Em alguns dos textos publicados neste Porto Literário, tive a oportunidade de comentar questões relativas ao estudo da literatura, principalmente quanto ao preconceito dos que acreditam o estudo sobre a criação literária possa prejudicar o amor “puro” pelas letras.
Textos de dois professores me trouxeram novas reflexões sobre o tema. Um deles é Tzvetan Todorov (1939), lingüista búlgaro radicado na França desde 1963, autor de A Literatura em Perigo, de 2007, publicado agora em 2009 em português pela Difel. O outro é Uraniano Mota, escritor de Recife que em texto recente na revista eletrônica NovaE, A salvação pela literatura, divide com o leitor algumas experiências como professor de literatura para adolescentes.
Primeiro, aos títulos dos textos, que, apesar de sentidos inversos, adotam a mesma perspectiva, sendo complementares: Todorov manifesta sua preocupação em que o ensino de técnicas de análise da literatura ocupe o lugar do ensino e da discussão das próprias obras e aponta como o mergulho nas obras dá lugar ao ensino das técnicas por meio da análise dos currículos desde o equivalente ao colegial, passando pelos processos seletivos para os cursos superiores e o próprio ensino e pesquisa nos meios superiores.

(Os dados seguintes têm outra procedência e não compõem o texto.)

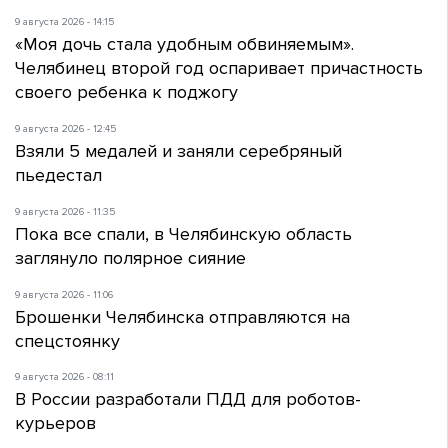
9 августа 2026 - 14:15
«Моя дочь стала удобным обвиняемым».
Челябинец второй год оспаривает причастность
своего ребенка к поджогу
9 августа 2026 - 12:45
Взяли 5 медалей и заняли серебряный
пьедестал
9 августа 2026 - 11:35
Пока все спали, в Челябинскую область
заглянуло полярное сияние
9 августа 2026 - 11:06
Брошенки Челябинска отправляются на
спецстоянку
9 августа 2026 - 08:11
В России разработали ПДД для роботов-
курьеров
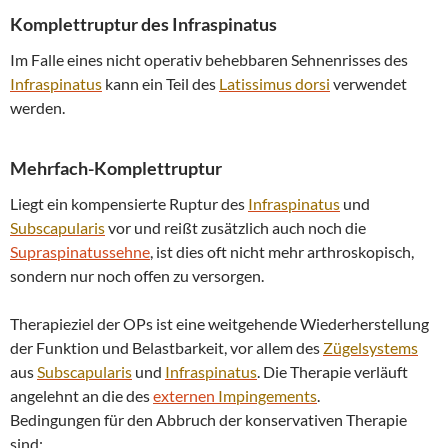
Komplettruptur des
Infraspinatus
Im Falle eines nicht operativ behebbaren Sehnenrisses des
Infraspinatus
kann ein Teil des
Latissimus dorsi
verwendet
werden.
Mehrfach-Komplettruptur
Liegt ein kompensierte Ruptur des
Infraspinatus
und
Subscapularis
vor und reißt zusätzlich auch noch die
Supraspinatussehne
, ist dies oft nicht mehr arthroskopisch,
sondern nur noch offen zu versorgen.
Therapieziel der OPs ist eine weitgehende Wiederherstellung
der Funktion und Belastbarkeit, vor allem des
Zügelsystems
aus
Subscapularis
und
Infraspinatus
. Die Therapie verläuft
angelehnt an die des
externen
Impingements
.
Bedingungen für den Abbruch der konservativen Therapie
sind:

Nestes espaços, dos quais a influência francesa é sentida enormemente nos estudos literários no Brasil, o estudo de literatura é moldado, conforme o Boletim Oficial do Ministério da Educação de 2000, para “formar a reflexão sobre: a história literária e cultural, os gêneros e os registros, a elaboração da significação e a singularidade dos textos, a argumentação e os efeitos de cada discurso sobre seus destinatários”; ou ainda refletir sobre a “produção e recepção dos textos” e a “apreciação de maneira mais analítica” dos “elementos da argumentação”. O que, para Todorov, é um erro: “O conjunto dessas instruções baseia-se, portanto, numa escolha: os estudos literários têm como objetivo primeiro o de nos fazer conhecer os instrumentos dos quais se servem” (grifo meu). Isto é, são ensinadas receitas, mas não se prova o bolo. Seu diagnóstico segue abaixo:
Ler poemas e romances não conduz à reflexão sobre a condição humana, sobre o indivíduo e a sociedade, o amor e o ódio, a alegria e o desespero, mas sobre as noções críticas, tradicionais ou modernas. Na escola, não aprendemos acerca do que falam as obras, mas sim do que falam os críticos.
Talvez este desvio seja uma das causas que alimentem o preconceito contra os estudos sobre a literatura, geralmente uma visão conservadora que deixa a poesia e a ficção em posição de objetos de fruição, de lazer, e não de entendimento do mundo.
II
Da outra ponta da perspectiva, Uraniano Mota trata em seu texto da recepção do ensino literário em sua experiência no ensino do segundo grau, em que a opressão do mundo das necessidades (“O que eu ganho com isso, professor?”) enche de obstáculos o ensino da literatura (creio que esse utilitarismo do ensino é de alguma forma também parte do problema apontado por Todorov).
Após narrar suas agruras tanto como professor de adolescentes de classe média como de jovens da periferia, Mota, porém, nos traz esperança. E conta como uma “jovem míope, tímida, com 19 anos”, sem saber alemão, conseguiu uma bolsa de estudos de 600 euros por mês, mais universidade, casa e alimentação na Alemanha, porque contou em seu teste, como foi salva pela literatura ao descobrir Goethe. Ainda que tenha um aspecto utilitário (ganhar uma bolsa), isso só foi possível porque a aluna antes foi salva. E é Todorov que explica como isso funciona:
Mais densa e eloqüente que a vida cotidiana, mas não radicalmente diferente, a literatura amplia o nosso universo, incita-nos a imaginar outras maneiras de concebê-lo e organizá-lo. Somos todos feitos do que os outros seres humanos nos dão: primeiro nossos pais, depois aqueles que nos cercam; a literatura abre ao infinito essa possibilidade de interação com os outros e, por isso, nos enriquece infinitamente. Ela nos proporciona sensações insubstituíveis que fazem o mundo real se tornar mais pleno de sentido e mais belo. Longe de ser um simples entretenimento, uma distração reservada às pessoas educadas, ela permite que cada um responda melhor à sua vocação de ser humano.
Referências
Tzvetan Todorov. A Literatura em Perigo. Tradução Caio Meira. Rio de Janeiro: Difel, 2009.